10. The Events Of A Day And Night
1. NOVEMBER THE TWENTY-EIGHTH. UNTIL TEN P.M.
Monday came, the day named for Mrs. Manston's journey from London to her
husband's house; a day of singular and great events, influencing the present and
future of nearly all the personages whose actions in a complex drama form the
subject of this record.
The proceedings of the steward demand the first notice. Whilst taking his
breakfast on this particular morning, the clock pointing to eight, the horse-and-gig
that was to take him to Chettlewood waiting ready at the door, Manston hurriedly
cast his eyes down the column of Bradshaw which showed the details and
duration of the selected train's journey.
The inspection was carelessly made, the leaf being kept open by the aid of one
hand, whilst the other still held his cup of coffee; much more carelessly than
would have been the case had the expected new- comer been Cytherea Graye,
instead of his lawful wife.
He did not perceive, branching from the column down which his finger ran, a
small twist, called a shunting-line, inserted at a particular place, to imply that at
that point the train was divided into two. By this oversight he understood that the
arrival of his wife at Carriford Road Station would not be till late in the evening: by
the second half of the train, containing the third-class passengers, and passing
two hours and three-quarters later than the previous one, by which the lady, as a
second-class passenger, would really be brought.
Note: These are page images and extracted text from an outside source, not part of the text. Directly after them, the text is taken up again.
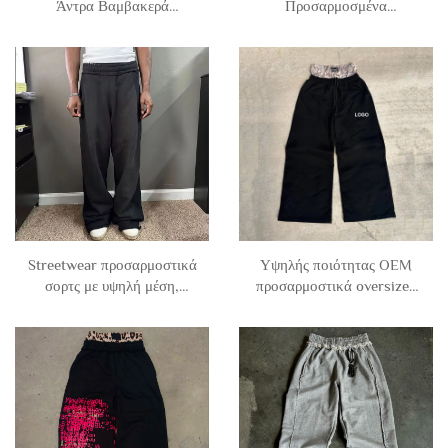
Άντρα Βαμβακερά
Προσαρμοσμένα
Πολυεστέρα Σολιδό Απλά
Αντίστροφη Ράμα Άντρα
Βασικά Νεοπρέν Ανοιχτό
Τέρι Βαμβακερά Πλαϊνά
Πόδι Με Ζιπ Άβαφα
Φαρδιά Ελαστικά
Παντελόνια Τζόγκινγκ
Παντελόνια Τζόγκινγκ
Άντρας
Streetwear προσαρμοστικά
Υψηλής ποιότητας OEM
σορτς με υψηλή μέση,
προσαρμοστικά oversized
μαύρα, σορτς τζόγκινγκ,
σορτς Terry, χαλαρά, από
διακοσμημένα, χαλαρά,
βαμβάκι, χαλαρά, φαρδιά
ευθεία, φαρδιά πόδια, κενό,
πόδια, σορτς τζόγκινγκ για
με οξικό ξέβγασμα σορτς
άνδρες, σορτς με διπλή
για άνδρες
υψηλή μέση για άνδρες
He then considered that there would be plenty of time for him to return from his
day's engagement to meet this train. He finished his breakfast, gave proper and
precise directions to his servant on the preparations that were to be made for the
lady's reception, jumped into his gig, and drove off to Lord Claydonfield's, at
He went along by the front of Knapwater House. He could not help turning to look
at what he knew to be the window of Cytherea's room. Whilst he looked, a
hopeless expression of passionate love and sensuous anguish came upon his
face and lingered there for a few seconds; then, as on previous occasions, it was
resolutely repressed, and he trotted along the smooth white road, again
endeavouring to banish all thought of the young girl whose beauty and grace had
so enslaved him.
Thus it was that when, in the evening of the same day, Mrs. Manston reached
Carriford Road Station, her husband was still at Chettlewood, ignorant of her
arrival, and on looking up and down the platform, dreary with autumn gloom and
wind, she could see no sign that any preparation whatever had been made for
her reception and conduct home.
The train went on. She waited, fidgeted with the handle of her umbrella, walked
about, strained her eyes into the gloom of the chilly night, listened for wheels,
tapped with her foot, and showed all the usual signs of annoyance and irritation:
she was the more irritated in that this seemed a second and culminating instance
of her husband's neglect--the first having been shown in his not fetching her.